[[ EXERCISE PASSAGE open ]]
#12. Zachary Taylor was one of the kid stars of the show “Home Improvement” staring Tim Allen.
#13. Millard Filmore really fucking hated it when his classmates made duck sound when he’d walk by and called him “Mallard Filmore.”
#14. Franklin Pierce coined the phrase “Killing two birds with one stone” when he smashed two birds’ heads open using the same rock.
#15. James Buchanan was known to his pals as “Bucky” and he invented the split-fingered fastball.
#16. Abraham Lincoln is one of the country’s least written about or studied presidents, check back next year after we’ve had time to research this guy a little more.
#17. Andrew Johnson came just one vote away from being removed from office, but that didn’t stop him from enjoying peach mint tea from time to time.
#18. Ulysses S. Grant was the first winner of “Dancing With The Stars.”
[[ EXERCISE PASSAGE closed ]]
REQUIREMENT A: Print the presidents list from "#15. James Buchanan" to "time to time.".
REQUIREMENT B: Sum up the presidents list in two sentences.
REQUIREMENT C:
Answer these questions from the presidents list:
(i) What did James Buchanan's pals call him?
(ii) What did Andrew Johnson enjoy from time to time?
(iii) On which show was Zachary Taylor one of the kid stars?
The rows come from a separate source.
[[ DATASET EXCERPTS open ]]
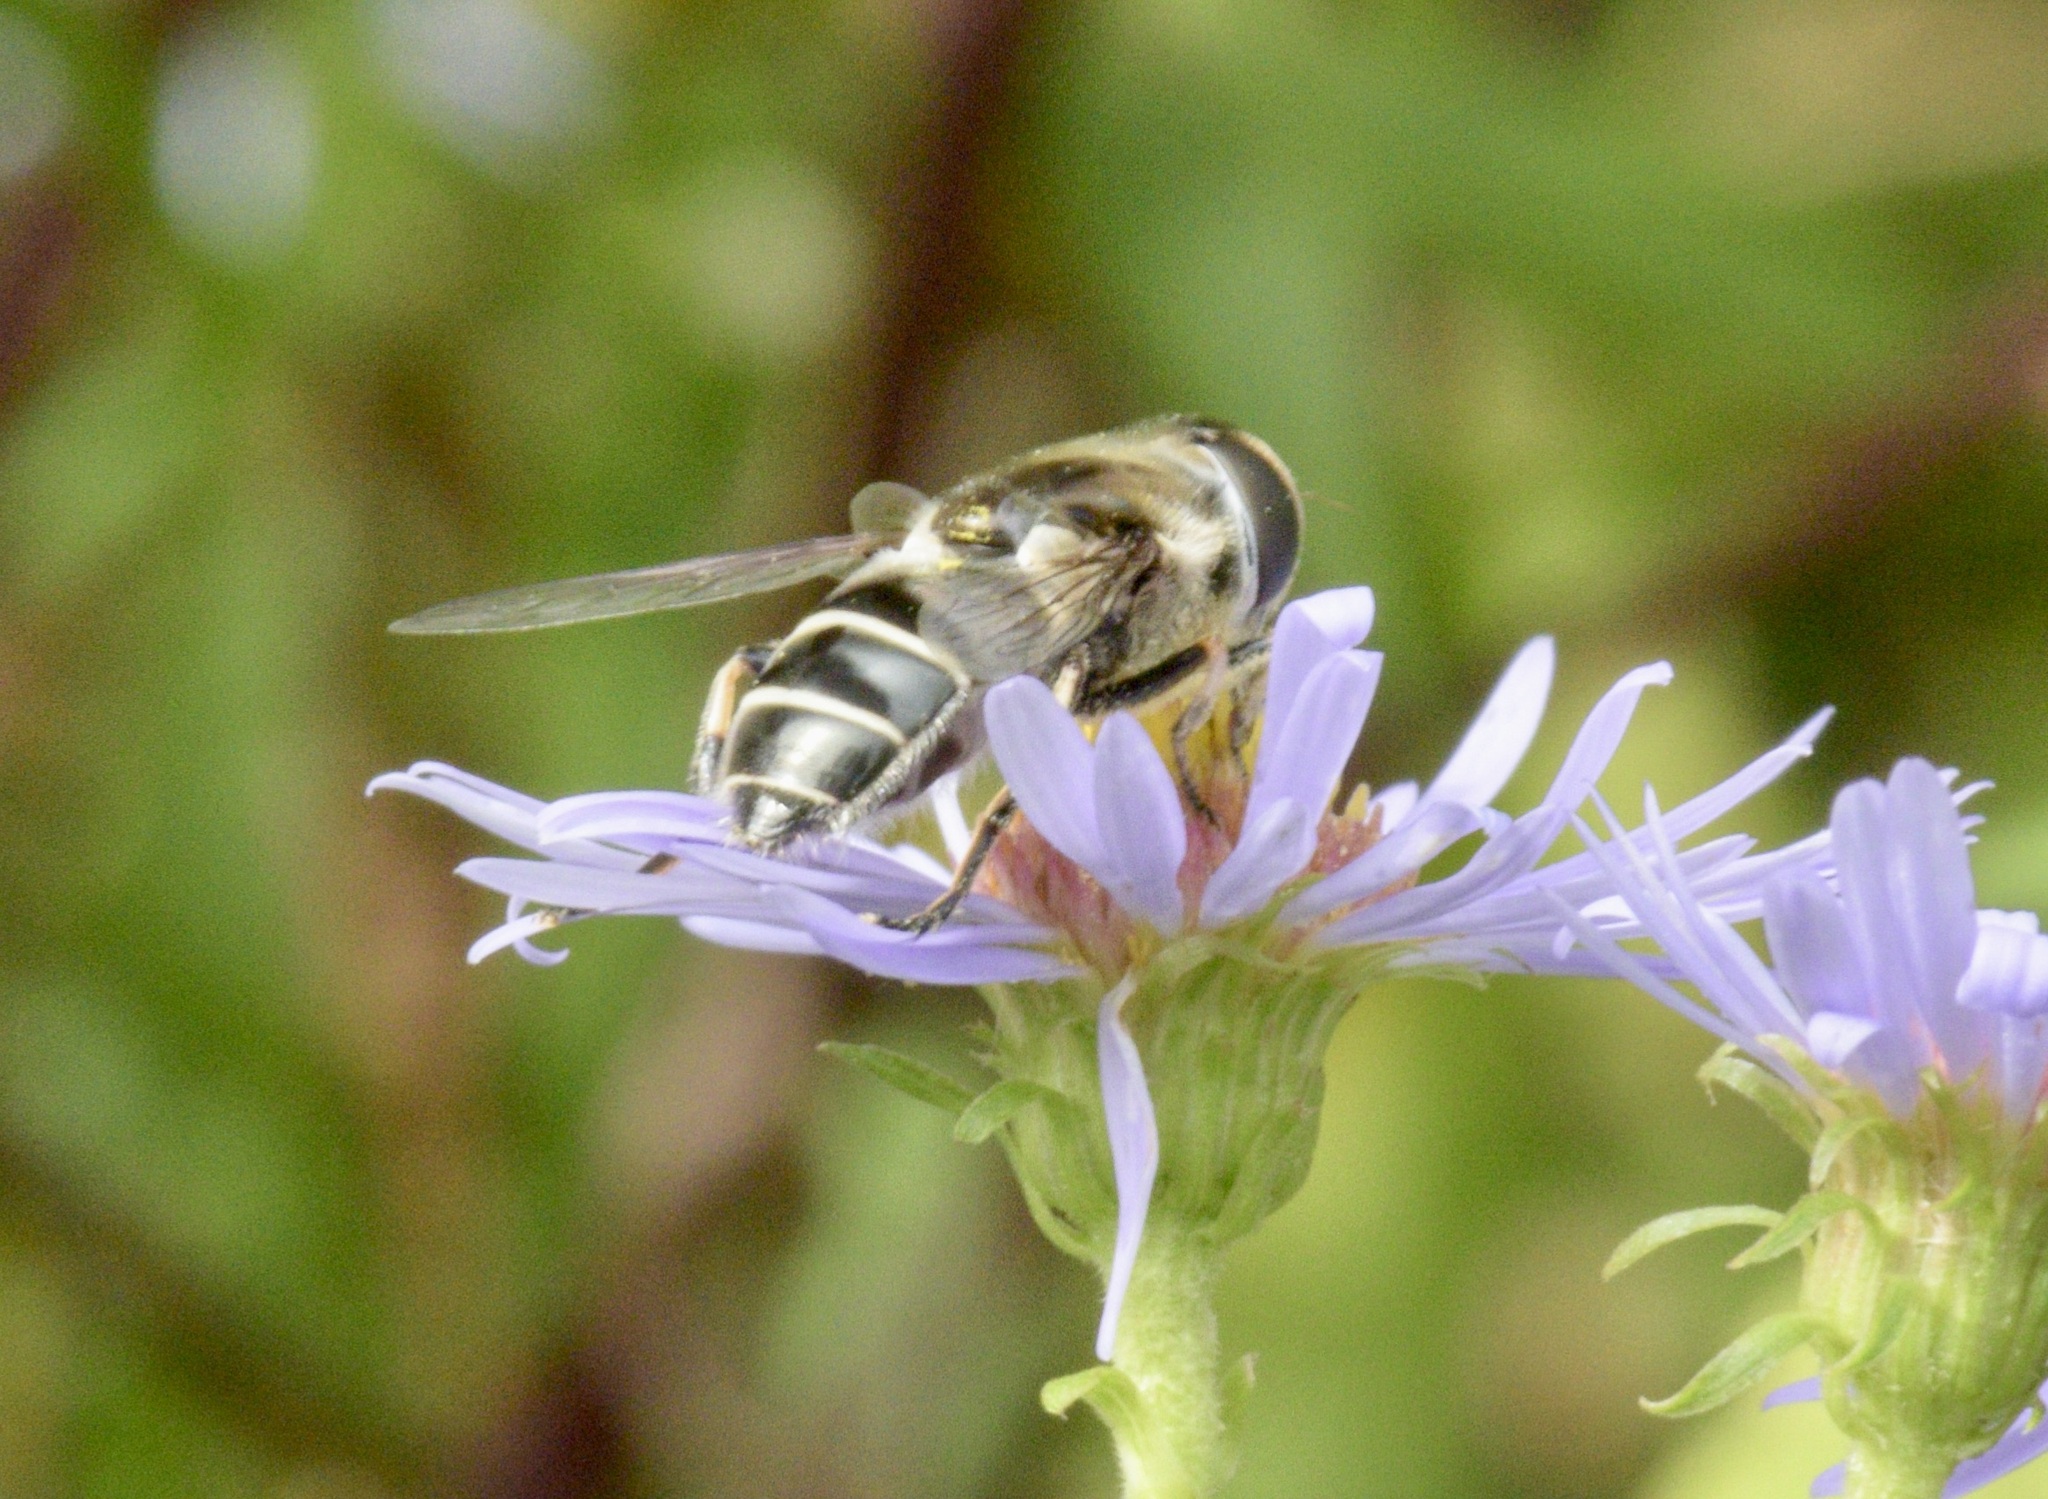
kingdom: Animalia
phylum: Arthropoda
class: Insecta
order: Diptera
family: Syrphidae
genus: Eristalis
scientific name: Eristalis dimidiata
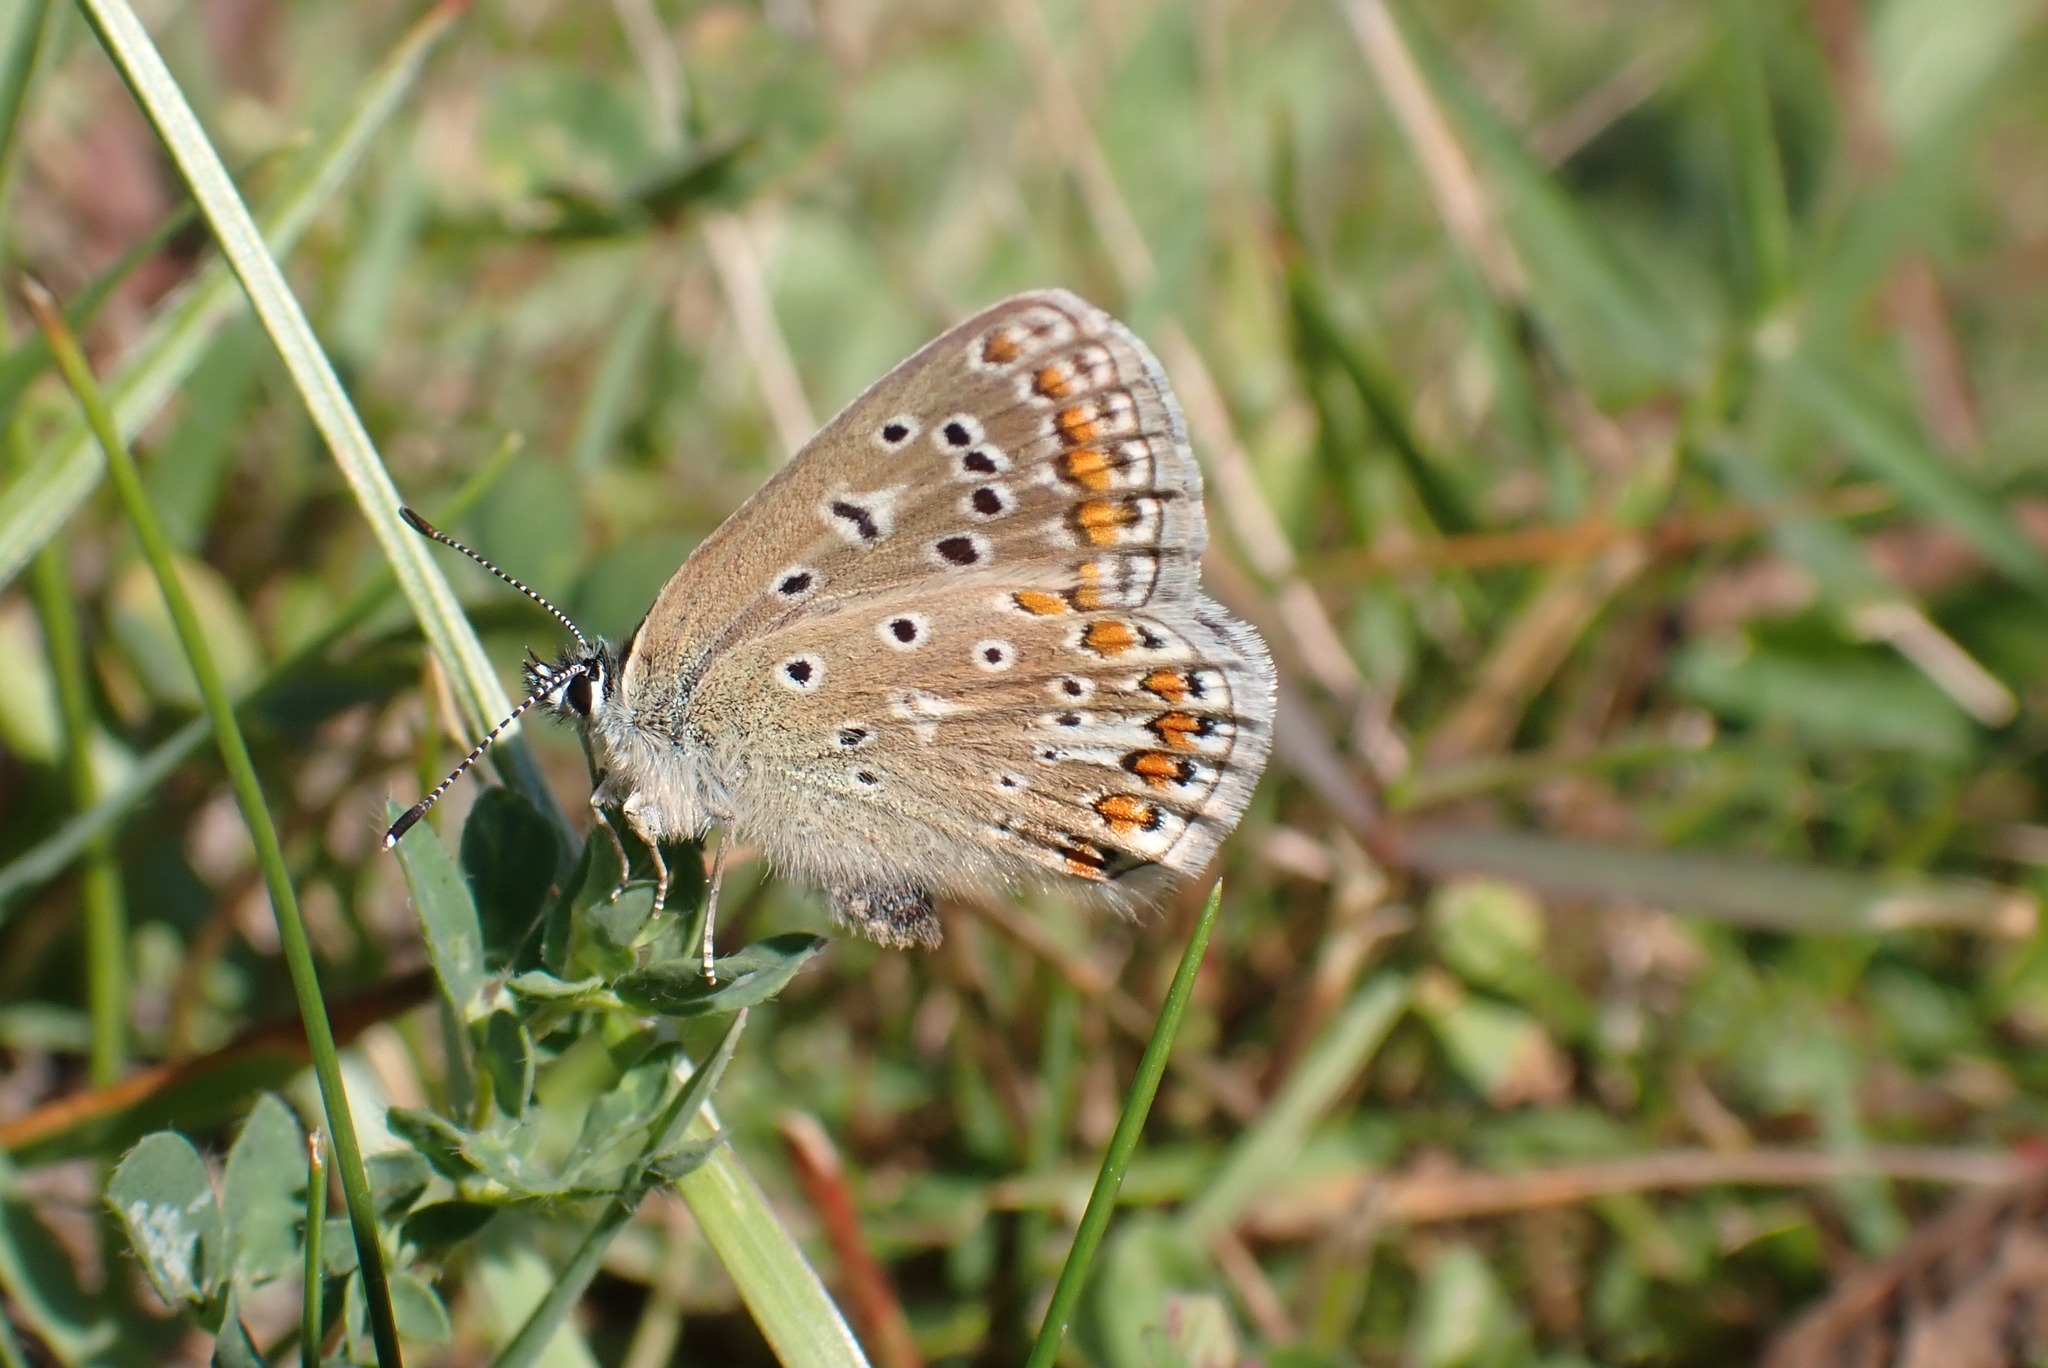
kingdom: Animalia
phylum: Arthropoda
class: Insecta
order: Lepidoptera
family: Lycaenidae
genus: Polyommatus
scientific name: Polyommatus icarus
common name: Common blue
[[ DATASET EXCERPTS closed ]]
RESPONSE AREA A:
#15. James Buchanan was known to his pals as “Bucky” and he invented the split-fingered fastball.
#16. Abraham Lincoln is one of the country’s least written about or studied presidents, check back next year after we’ve had time to research this guy a little more.
#17. Andrew Johnson came just one vote away from being removed from office, but that didn’t stop him from enjoying peach mint tea from time to time.

RESPONSE AREA B: The presidents list makes numbered claims about presidents. For example, it says Franklin Pierce coined "Killing two birds with one stone," James Buchanan invented the split-fingered fastball and Ulysses S. Grant was the first winner of "Dancing With The Stars."

RESPONSE AREA C:
(i) "Bucky"
(ii) Peach mint tea
(iii) "Home Improvement"